→ **SHORT EXERCISE 1**: According to the article on the EMB-145 regional jet, what is the aircraft's price now?

→ **SOURCE**:
-------------------------

Delivering on its promises for the EMB-145 regional jet is the first challenge for newly privatised Embraer.

Graham Warwick/SAO JOSE DOS


EMBRAER HAS YET to capitalise on the success of its EMB-120 Brasilia 30-seat regional airliner by bringing a second product to the market. Its first attempt was the 19-seat CBA-123 Vector, a technical success which perished in the airline recession of the early 1990s. Its latest attempt is the EMB-145, a 50-seat regional jet.

This time the Brazilian manufacturer looks set to succeed, if it can deliver the price and performance it has promised. First deliveries of the EMB-145 are scheduled to begin in late 1996 - more than three years later than originally planned - but the delays have allowed the regional-jet market to mature, and airlines are now eager for an aircraft such as the EMB-145. The price has increased a little over those three years, to $14.5 million, but the aircraft is still keenly priced.

Price has been a major factor in the success of the EMB-120, with more than 270 delivered to airlines worldwide. Embraer expects the EMB-145 to be competitive with both the similarly priced Saab 2000 high-speed turboprop and the more-expensive Canadair Regional Jet, and says that it will offer lower operating costs than either aircraft on both 370km (200nm) hub-feeder and 1,100km hub-bypass missions.

-------------------------

→ **RECORDS SHOWN**:
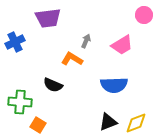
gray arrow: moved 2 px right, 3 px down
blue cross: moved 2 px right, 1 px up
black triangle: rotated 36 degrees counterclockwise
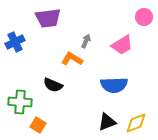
pink circle: moved 2 px down
black triangle: moved 1 px left
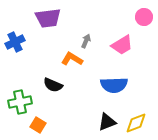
green cross: rotated 15 degrees counterclockwise
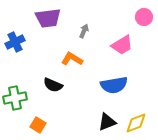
gray arrow: moved 2 px left, 10 px up
blue semicircle: rotated 8 degrees counterclockwise
green cross: moved 5 px left, 4 px up
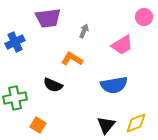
black triangle: moved 1 px left, 3 px down; rotated 30 degrees counterclockwise
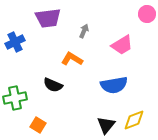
pink circle: moved 3 px right, 3 px up
yellow diamond: moved 2 px left, 3 px up
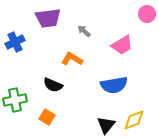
gray arrow: rotated 72 degrees counterclockwise
green cross: moved 2 px down
orange square: moved 9 px right, 8 px up
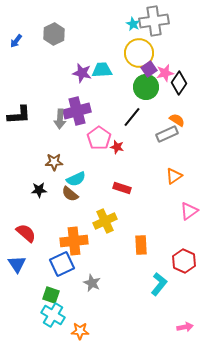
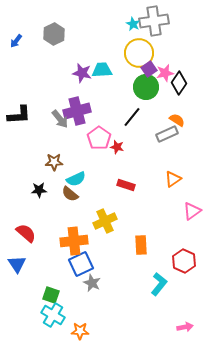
gray arrow: rotated 42 degrees counterclockwise
orange triangle: moved 1 px left, 3 px down
red rectangle: moved 4 px right, 3 px up
pink triangle: moved 3 px right
blue square: moved 19 px right
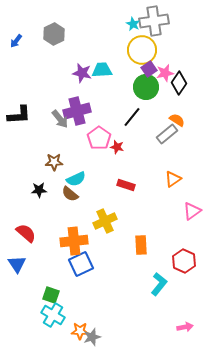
yellow circle: moved 3 px right, 3 px up
gray rectangle: rotated 15 degrees counterclockwise
gray star: moved 54 px down; rotated 30 degrees clockwise
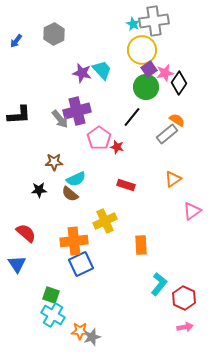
cyan trapezoid: rotated 50 degrees clockwise
red hexagon: moved 37 px down
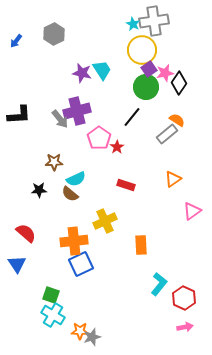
cyan trapezoid: rotated 10 degrees clockwise
red star: rotated 24 degrees clockwise
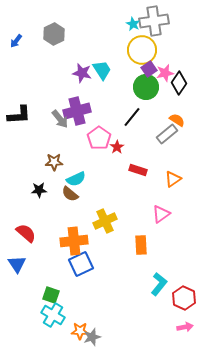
red rectangle: moved 12 px right, 15 px up
pink triangle: moved 31 px left, 3 px down
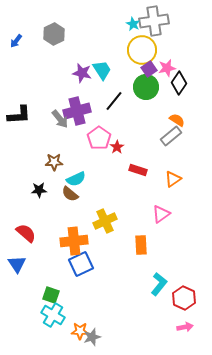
pink star: moved 2 px right, 5 px up
black line: moved 18 px left, 16 px up
gray rectangle: moved 4 px right, 2 px down
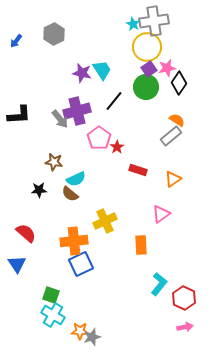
yellow circle: moved 5 px right, 3 px up
brown star: rotated 12 degrees clockwise
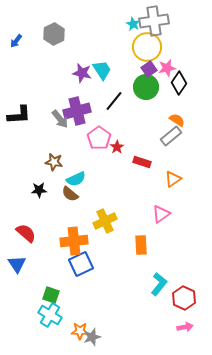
red rectangle: moved 4 px right, 8 px up
cyan cross: moved 3 px left
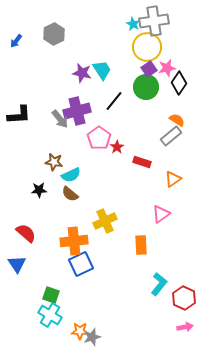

-------------------------

→ **SHORT EXERCISE 2**: Render everything in the records from their start down to the line containing "orange square: moved 9 px right, 8 px up", both ends included, as a numbered list with any blank lines omitted. Leave the pictures out.

→ **SOLUTION 1**: $14.5 million.

→ **SOLUTION 2**:
1. gray arrow: moved 2 px right, 3 px down
2. blue cross: moved 2 px right, 1 px up
3. black triangle: rotated 36 degrees counterclockwise
4. pink circle: moved 2 px down
5. black triangle: moved 1 px left
6. green cross: rotated 15 degrees counterclockwise
7. gray arrow: moved 2 px left, 10 px up
8. blue semicircle: rotated 8 degrees counterclockwise
9. green cross: moved 5 px left, 4 px up
10. black triangle: moved 1 px left, 3 px down; rotated 30 degrees counterclockwise
11. pink circle: moved 3 px right, 3 px up
12. yellow diamond: moved 2 px left, 3 px up
13. gray arrow: rotated 72 degrees counterclockwise
14. green cross: moved 2 px down
15. orange square: moved 9 px right, 8 px up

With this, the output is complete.